BRIEF
Display each line of the rows below that contains the string "says". Treat uppercase and lowercase letters as distinct.

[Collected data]
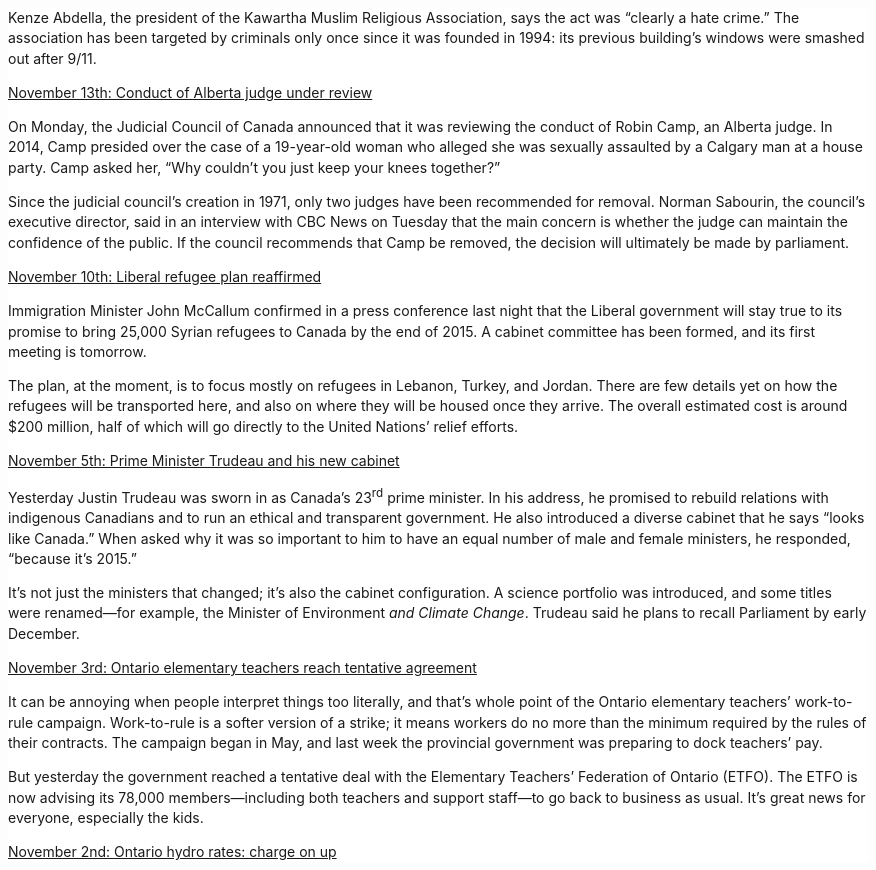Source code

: Kenze Abdella, the president of the Kawartha Muslim Religious Association, says the act was “clearly a hate crime.” The association has been targeted by criminals only once since it was founded in 1994: its previous building’s windows were smashed out after 9/11.

<a href="http://www.cbc.ca/news/canada/judge-removal-canadian-judicial-council-1.3314962">November 13th: Conduct of Alberta judge under review</a>

On Monday, the Judicial Council of Canada announced that it was reviewing the conduct of Robin Camp, an Alberta judge. In 2014, Camp presided over the case of a 19-year-old woman who alleged she was sexually assaulted by a Calgary man at a house party. Camp asked her, “Why couldn’t you just keep your knees together?”

Since the judicial council’s creation in 1971, only two judges have been recommended for removal. Norman Sabourin, the council’s executive director, said in an interview with CBC News on Tuesday that the main concern is whether the judge can maintain the confidence of the public. If the council recommends that Camp be removed, the decision will ultimately be made by parliament.

<a href="http://www.cbc.ca/news/politics/immigration-minister-john-mccallum-1.3310839">November 10th: Liberal refugee plan reaffirmed</a>

Immigration Minister John McCallum confirmed in a press conference last night that the Liberal government will stay true to its promise to bring 25,000 Syrian refugees to Canada by the end of 2015. A cabinet committee has been formed, and its first meeting is tomorrow.

The plan, at the moment, is to focus mostly on refugees in Lebanon, Turkey, and Jordan. There are few details yet on how the refugees will be transported here, and also on where they will be housed once they arrive. The overall estimated cost is around $200 million, half of which will go directly to the United Nations’ relief efforts.

<a href="http://www.cbc.ca/news/politics/canada-trudeau-liberal-cabinet-ministers-1.3302743">November 5th: Prime Minister Trudeau and his new cabinet</a>

Yesterday Justin Trudeau was sworn in as Canada’s 23<sup>rd</sup> prime minister. In his address, he promised to rebuild relations with indigenous Canadians and to run an ethical and transparent government. He also introduced a diverse cabinet that he says “looks like Canada.” When asked why it was so important to him to have an equal number of male and female ministers, he responded, “because it’s 2015.”

It’s not just the ministers that changed; it’s also the cabinet configuration. A science portfolio was introduced, and some titles were renamed—for example, the Minister of Environment <em>and Climate Change</em>. Trudeau said he plans to recall Parliament by early December.

<a href="http://www.cbc.ca/news/canada/toronto/elementary-teachers-ontario-deadline-1.3299362">November 3rd: Ontario elementary teachers reach tentative agreement</a>

It can be annoying when people interpret things too literally, and that’s whole point of the Ontario elementary teachers’ work-to-rule campaign. Work-to-rule is a softer version of a strike; it means workers do no more than the minimum required by the rules of their contracts. The campaign began in May, and last week the provincial government was preparing to dock teachers’ pay.

But yesterday the government reached a tentative deal with the Elementary Teachers’ Federation of Ontario (ETFO). The ETFO is now advising its 78,000 members—including both teachers and support staff—to go back to business as usual. It’s great news for everyone, especially the kids.

<a href="http://www.cbc.ca/news/canada/toronto/ontario-hydro-rate-increase-1.3298396">November 2nd: Ontario hydro rates: charge on up</a>
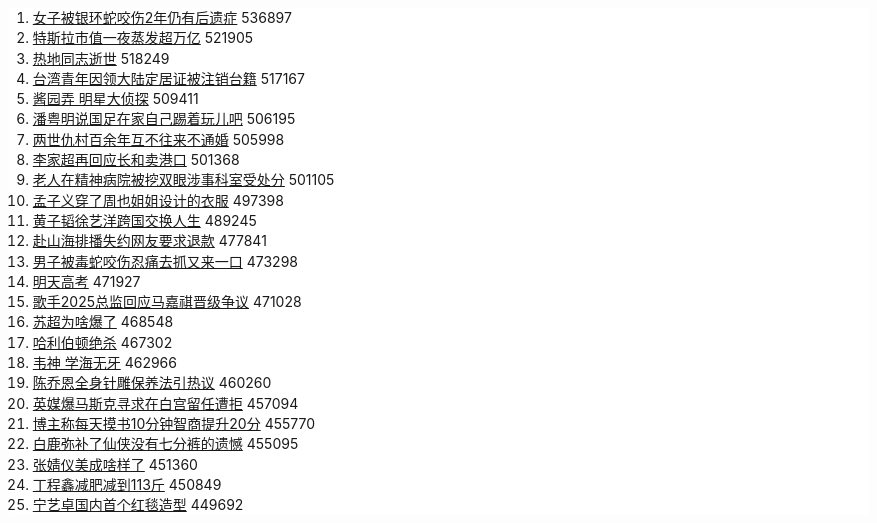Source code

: 1. [女子被银环蛇咬伤2年仍有后遗症](https://s.weibo.com/weibo?q=%23%E5%A5%B3%E5%AD%90%E8%A2%AB%E9%93%B6%E7%8E%AF%E8%9B%87%E5%92%AC%E4%BC%A42%E5%B9%B4%E4%BB%8D%E6%9C%89%E5%90%8E%E9%81%97%E7%97%87%23&t=31&band_rank=13&Refer=top) 536897
1. [特斯拉市值一夜蒸发超万亿](https://s.weibo.com/weibo?q=%23%E7%89%B9%E6%96%AF%E6%8B%89%E5%B8%82%E5%80%BC%E4%B8%80%E5%A4%9C%E8%92%B8%E5%8F%91%E8%B6%85%E4%B8%87%E4%BA%BF%23&t=31&band_rank=40&Refer=top) 521905
1. [热地同志逝世](https://s.weibo.com/weibo?q=%23%E7%83%AD%E5%9C%B0%E5%90%8C%E5%BF%97%E9%80%9D%E4%B8%96%23&t=31&band_rank=25&Refer=top) 518249
1. [台湾青年因领大陆定居证被注销台籍](https://s.weibo.com/weibo?q=%23%E5%8F%B0%E6%B9%BE%E9%9D%92%E5%B9%B4%E5%9B%A0%E9%A2%86%E5%A4%A7%E9%99%86%E5%AE%9A%E5%B1%85%E8%AF%81%E8%A2%AB%E6%B3%A8%E9%94%80%E5%8F%B0%E7%B1%8D%23&t=31&band_rank=10&Refer=top) 517167
1. [酱园弄 明星大侦探](https://s.weibo.com/weibo?q=%E9%85%B1%E5%9B%AD%E5%BC%84%20%E6%98%8E%E6%98%9F%E5%A4%A7%E4%BE%A6%E6%8E%A2&t=31&band_rank=7&Refer=top) 509411
1. [潘粤明说国足在家自己踢着玩儿吧](https://s.weibo.com/weibo?q=%23%E6%BD%98%E7%B2%A4%E6%98%8E%E8%AF%B4%E5%9B%BD%E8%B6%B3%E5%9C%A8%E5%AE%B6%E8%87%AA%E5%B7%B1%E8%B8%A2%E7%9D%80%E7%8E%A9%E5%84%BF%E5%90%A7%23&t=31&band_rank=15&Refer=top) 506195
1. [两世仇村百余年互不往来不通婚](https://s.weibo.com/weibo?q=%23%E4%B8%A4%E4%B8%96%E4%BB%87%E6%9D%91%E7%99%BE%E4%BD%99%E5%B9%B4%E4%BA%92%E4%B8%8D%E5%BE%80%E6%9D%A5%E4%B8%8D%E9%80%9A%E5%A9%9A%23&t=31&band_rank=5&Refer=top) 505998
1. [李家超再回应长和卖港口](https://s.weibo.com/weibo?q=%23%E6%9D%8E%E5%AE%B6%E8%B6%85%E5%86%8D%E5%9B%9E%E5%BA%94%E9%95%BF%E5%92%8C%E5%8D%96%E6%B8%AF%E5%8F%A3%23&t=31&band_rank=10&Refer=top) 501368
1. [老人在精神病院被挖双眼涉事科室受处分](https://s.weibo.com/weibo?q=%23%E8%80%81%E4%BA%BA%E5%9C%A8%E7%B2%BE%E7%A5%9E%E7%97%85%E9%99%A2%E8%A2%AB%E6%8C%96%E5%8F%8C%E7%9C%BC%E6%B6%89%E4%BA%8B%E7%A7%91%E5%AE%A4%E5%8F%97%E5%A4%84%E5%88%86%23&t=31&band_rank=25&Refer=top) 501105
1. [孟子义穿了周也姐姐设计的衣服](https://s.weibo.com/weibo?q=%23%E5%AD%9F%E5%AD%90%E4%B9%89%E7%A9%BF%E4%BA%86%E5%91%A8%E4%B9%9F%E5%A7%90%E5%A7%90%E8%AE%BE%E8%AE%A1%E7%9A%84%E8%A1%A3%E6%9C%8D%23&t=31&band_rank=11&Refer=top) 497398
1. [黄子韬徐艺洋跨国交换人生](https://s.weibo.com/weibo?q=%E9%BB%84%E5%AD%90%E9%9F%AC%E5%BE%90%E8%89%BA%E6%B4%8B%E8%B7%A8%E5%9B%BD%E4%BA%A4%E6%8D%A2%E4%BA%BA%E7%94%9F&t=31&band_rank=8&Refer=top) 489245
1. [赴山海排播失约网友要求退款](https://s.weibo.com/weibo?q=%23%E8%B5%B4%E5%B1%B1%E6%B5%B7%E6%8E%92%E6%92%AD%E5%A4%B1%E7%BA%A6%E7%BD%91%E5%8F%8B%E8%A6%81%E6%B1%82%E9%80%80%E6%AC%BE%23&t=31&band_rank=6&Refer=top) 477841
1. [男子被毒蛇咬伤忍痛去抓又来一口](https://s.weibo.com/weibo?q=%23%E7%94%B7%E5%AD%90%E8%A2%AB%E6%AF%92%E8%9B%87%E5%92%AC%E4%BC%A4%E5%BF%8D%E7%97%9B%E5%8E%BB%E6%8A%93%E5%8F%88%E6%9D%A5%E4%B8%80%E5%8F%A3%23&t=31&band_rank=24&Refer=top) 473298
1. [明天高考](https://s.weibo.com/weibo?q=%23%E6%98%8E%E5%A4%A9%E9%AB%98%E8%80%83%23&t=31&band_rank=14&Refer=top) 471927
1. [歌手2025总监回应马嘉祺晋级争议](https://s.weibo.com/weibo?q=%23%E6%AD%8C%E6%89%8B2025%E6%80%BB%E7%9B%91%E5%9B%9E%E5%BA%94%E9%A9%AC%E5%98%89%E7%A5%BA%E6%99%8B%E7%BA%A7%E4%BA%89%E8%AE%AE%23&t=31&band_rank=9&Refer=top) 471028
1. [苏超为啥爆了](https://s.weibo.com/weibo?q=%23%E8%8B%8F%E8%B6%85%E4%B8%BA%E5%95%A5%E7%88%86%E4%BA%86%23&t=31&band_rank=15&Refer=top) 468548
1. [哈利伯顿绝杀](https://s.weibo.com/weibo?q=%E5%93%88%E5%88%A9%E4%BC%AF%E9%A1%BF%E7%BB%9D%E6%9D%80&t=31&band_rank=32&Refer=top) 467302
1. [韦神 学海无牙](https://s.weibo.com/weibo?q=%E9%9F%A6%E7%A5%9E%20%E5%AD%A6%E6%B5%B7%E6%97%A0%E7%89%99&t=31&band_rank=42&Refer=top) 462966
1. [陈乔恩全身针雕保养法引热议](https://s.weibo.com/weibo?q=%23%E9%99%88%E4%B9%94%E6%81%A9%E5%85%A8%E8%BA%AB%E9%92%88%E9%9B%95%E4%BF%9D%E5%85%BB%E6%B3%95%E5%BC%95%E7%83%AD%E8%AE%AE%23&t=31&band_rank=12&Refer=top) 460260
1. [英媒爆马斯克寻求在白宫留任遭拒](https://s.weibo.com/weibo?q=%23%E8%8B%B1%E5%AA%92%E7%88%86%E9%A9%AC%E6%96%AF%E5%85%8B%E5%AF%BB%E6%B1%82%E5%9C%A8%E7%99%BD%E5%AE%AB%E7%95%99%E4%BB%BB%E9%81%AD%E6%8B%92%23&t=31&band_rank=10&Refer=top) 457094
1. [博主称每天摸书10分钟智商提升20分](https://s.weibo.com/weibo?q=%23%E5%8D%9A%E4%B8%BB%E7%A7%B0%E6%AF%8F%E5%A4%A9%E6%91%B8%E4%B9%A610%E5%88%86%E9%92%9F%E6%99%BA%E5%95%86%E6%8F%90%E5%8D%8720%E5%88%86%23&t=31&band_rank=14&Refer=top) 455770
1. [白鹿弥补了仙侠没有七分裤的遗憾](https://s.weibo.com/weibo?q=%E7%99%BD%E9%B9%BF%E5%BC%A5%E8%A1%A5%E4%BA%86%E4%BB%99%E4%BE%A0%E6%B2%A1%E6%9C%89%E4%B8%83%E5%88%86%E8%A3%A4%E7%9A%84%E9%81%97%E6%86%BE&t=31&band_rank=14&Refer=top) 455095
1. [张婧仪美成啥样了](https://s.weibo.com/weibo?q=%23%E5%BC%A0%E5%A9%A7%E4%BB%AA%E7%BE%8E%E6%88%90%E5%95%A5%E6%A0%B7%E4%BA%86%23&t=31&band_rank=37&Refer=top) 451360
1. [丁程鑫减肥减到113斤](https://s.weibo.com/weibo?q=%E4%B8%81%E7%A8%8B%E9%91%AB%E5%87%8F%E8%82%A5%E5%87%8F%E5%88%B0113%E6%96%A4&t=31&band_rank=14&Refer=top) 450849
1. [宁艺卓国内首个红毯造型](https://s.weibo.com/weibo?q=%23%E5%AE%81%E8%89%BA%E5%8D%93%E5%9B%BD%E5%86%85%E9%A6%96%E4%B8%AA%E7%BA%A2%E6%AF%AF%E9%80%A0%E5%9E%8B%23&t=31&band_rank=7&Refer=top) 449692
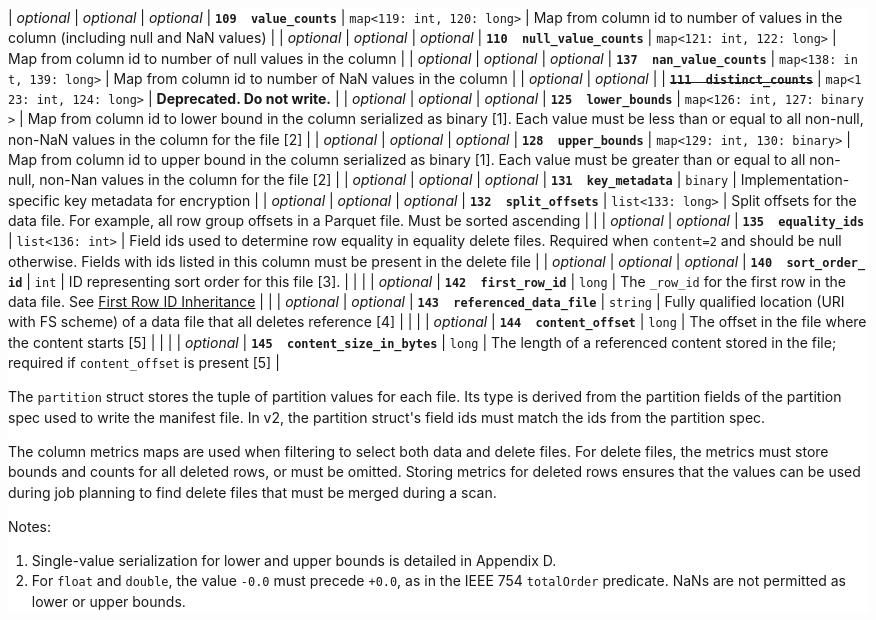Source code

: | _optional_ | _optional_ | _optional_ | **`109  value_counts`**           | `map<119: int, 120: long>`                                                  | Map from column id to number of values in the column (including null and NaN values)                                                                                                                |
| _optional_ | _optional_ | _optional_ | **`110  null_value_counts`**      | `map<121: int, 122: long>`                                                  | Map from column id to number of null values in the column                                                                                                                                           |
| _optional_ | _optional_ | _optional_ | **`137  nan_value_counts`**       | `map<138: int, 139: long>`                                                  | Map from column id to number of NaN values in the column                                                                                                                                            |
| _optional_ | _optional_ |            | ~~**`111  distinct_counts`**~~    | `map<123: int, 124: long>`                                                  | **Deprecated. Do not write.**                                                                                                                                                                       |
| _optional_ | _optional_ | _optional_ | **`125  lower_bounds`**           | `map<126: int, 127: binary>`                                                | Map from column id to lower bound in the column serialized as binary [1]. Each value must be less than or equal to all non-null, non-NaN values in the column for the file [2]                      |
| _optional_ | _optional_ | _optional_ | **`128  upper_bounds`**           | `map<129: int, 130: binary>`                                                | Map from column id to upper bound in the column serialized as binary [1]. Each value must be greater than or equal to all non-null, non-Nan values in the column for the file [2]                   |
| _optional_ | _optional_ | _optional_ | **`131  key_metadata`**           | `binary`                                                                    | Implementation-specific key metadata for encryption                                                                                                                                                 |
| _optional_ | _optional_ | _optional_ | **`132  split_offsets`**          | `list<133: long>`                                                           | Split offsets for the data file. For example, all row group offsets in a Parquet file. Must be sorted ascending                                                                                     |
|            | _optional_ | _optional_ | **`135  equality_ids`**           | `list<136: int>`                                                            | Field ids used to determine row equality in equality delete files. Required when `content=2` and should be null otherwise. Fields with ids listed in this column must be present in the delete file |
| _optional_ | _optional_ | _optional_ | **`140  sort_order_id`**          | `int`                                                                       | ID representing sort order for this file [3].                                                                                                                                                       |
|            |            | _optional_ | **`142  first_row_id`**           | `long`                                                                      | The `_row_id` for the first row in the data file. See [First Row ID Inheritance](#first-row-id-inheritance)                                                                                         |
|            | _optional_ | _optional_ | **`143  referenced_data_file`**   | `string`                                                                    | Fully qualified location (URI with FS scheme) of a data file that all deletes reference [4]                                                                                                         |
|            |            | _optional_ | **`144  content_offset`**         | `long`                                                                      | The offset in the file where the content starts [5]                                                                                                                                                 |
|            |            | _optional_ | **`145  content_size_in_bytes`**  | `long`                                                                      | The length of a referenced content stored in the file; required if `content_offset` is present [5]                                                                                                  |

The `partition` struct stores the tuple of partition values for each file. Its type is derived from the partition fields of the partition spec used to write the manifest file. In v2, the partition struct's field ids must match the ids from the partition spec.

The column metrics maps are used when filtering to select both data and delete files. For delete files, the metrics must store bounds and counts for all deleted rows, or must be omitted. Storing metrics for deleted rows ensures that the values can be used during job planning to find delete files that must be merged during a scan.

Notes:

1. Single-value serialization for lower and upper bounds is detailed in Appendix D.
2. For `float` and `double`, the value `-0.0` must precede `+0.0`, as in the IEEE 754 `totalOrder` predicate. NaNs are not permitted as lower or upper bounds.

[1001]: <https://portal.ogc.org/files/?artifact_id=25355> "OGC Simple feature access"
[puffin-spec]: https://iceberg.apache.org/puffin-spec/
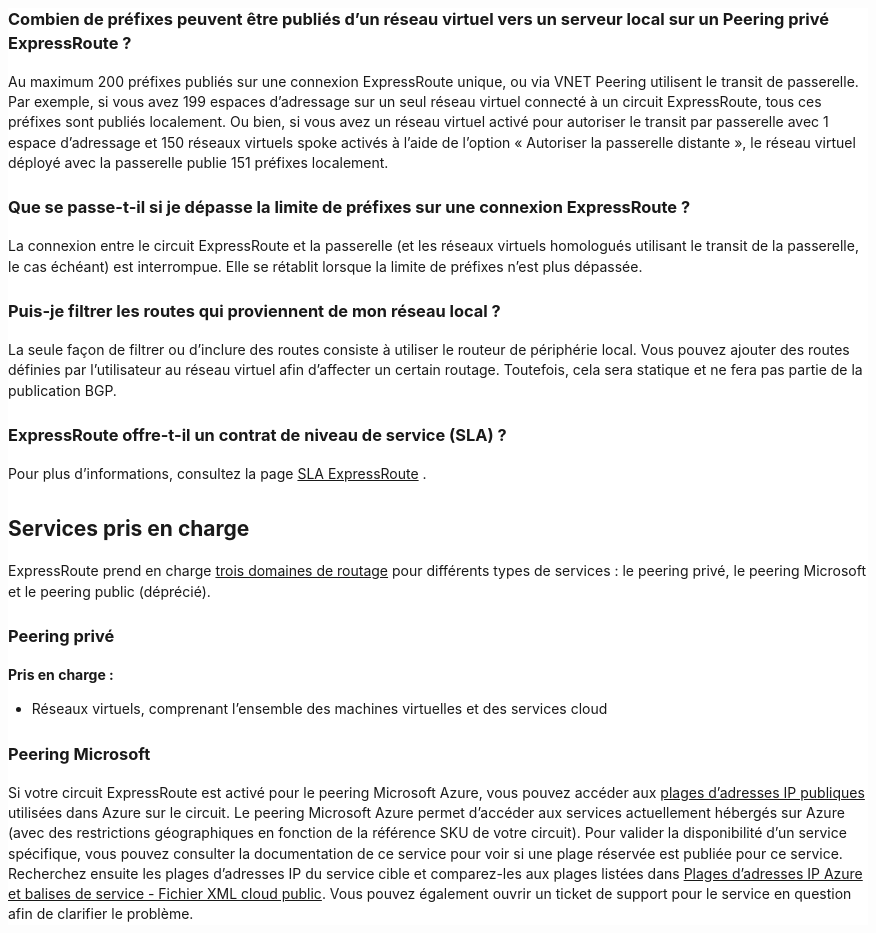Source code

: ### <a name="how-many-prefixes-can-be-advertised-from-a-vnet-to-on-premises-on-expressroute-private-peering"></a>Combien de préfixes peuvent être publiés d’un réseau virtuel vers un serveur local sur un Peering privé ExpressRoute ?

Au maximum 200 préfixes publiés sur une connexion ExpressRoute unique, ou via VNET Peering utilisent le transit de passerelle. Par exemple, si vous avez 199 espaces d’adressage sur un seul réseau virtuel connecté à un circuit ExpressRoute, tous ces préfixes sont publiés localement. Ou bien, si vous avez un réseau virtuel activé pour autoriser le transit par passerelle avec 1 espace d’adressage et 150 réseaux virtuels spoke activés à l’aide de l’option « Autoriser la passerelle distante », le réseau virtuel déployé avec la passerelle publie 151 préfixes localement.

### <a name="what-happens-if-i-exceed-the-prefix-limit-on-an-expressroute-connection"></a>Que se passe-t-il si je dépasse la limite de préfixes sur une connexion ExpressRoute ?

La connexion entre le circuit ExpressRoute et la passerelle (et les réseaux virtuels homologués utilisant le transit de la passerelle, le cas échéant) est interrompue. Elle se rétablit lorsque la limite de préfixes n’est plus dépassée.  

### <a name="can-i-filter-routes-coming-from-my-on-premises-network"></a>Puis-je filtrer les routes qui proviennent de mon réseau local ?

La seule façon de filtrer ou d’inclure des routes consiste à utiliser le routeur de périphérie local. Vous pouvez ajouter des routes définies par l’utilisateur au réseau virtuel afin d’affecter un certain routage. Toutefois, cela sera statique et ne fera pas partie de la publication BGP.

### <a name="does-expressroute-offer-a-service-level-agreement-sla"></a>ExpressRoute offre-t-il un contrat de niveau de service (SLA) ?

Pour plus d’informations, consultez la page [SLA ExpressRoute](https://azure.microsoft.com/support/legal/sla/) .

## <a name="supported-services"></a>Services pris en charge

ExpressRoute prend en charge [trois domaines de routage](expressroute-circuit-peerings.md) pour différents types de services : le peering privé, le peering Microsoft et le peering public (déprécié).

### <a name="private-peering"></a>Peering privé

**Pris en charge :**

* Réseaux virtuels, comprenant l’ensemble des machines virtuelles et des services cloud

### <a name="microsoft-peering"></a>Peering Microsoft

Si votre circuit ExpressRoute est activé pour le peering Microsoft Azure, vous pouvez accéder aux [plages d’adresses IP publiques](../virtual-network/virtual-network-ip-addresses-overview-arm.md#public-ip-addresses) utilisées dans Azure sur le circuit. Le peering Microsoft Azure permet d’accéder aux services actuellement hébergés sur Azure (avec des restrictions géographiques en fonction de la référence SKU de votre circuit). Pour valider la disponibilité d’un service spécifique, vous pouvez consulter la documentation de ce service pour voir si une plage réservée est publiée pour ce service. Recherchez ensuite les plages d’adresses IP du service cible et comparez-les aux plages listées dans [Plages d’adresses IP Azure et balises de service - Fichier XML cloud public](https://www.microsoft.com/download/details.aspx?id=56519). Vous pouvez également ouvrir un ticket de support pour le service en question afin de clarifier le problème.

EXPECTED OUTPUT
: Kenze Abdella, the president of the Kawartha Muslim Religious Association, says the act was “clearly a hate crime.” The association has been targeted by criminals only once since it was founded in 1994: its previous building’s windows were smashed out after 9/11.
Yesterday Justin Trudeau was sworn in as Canada’s 23<sup>rd</sup> prime minister. In his address, he promised to rebuild relations with indigenous Canadians and to run an ethical and transparent government. He also introduced a diverse cabinet that he says “looks like Canada.” When asked why it was so important to him to have an equal number of male and female ministers, he responded, “because it’s 2015.”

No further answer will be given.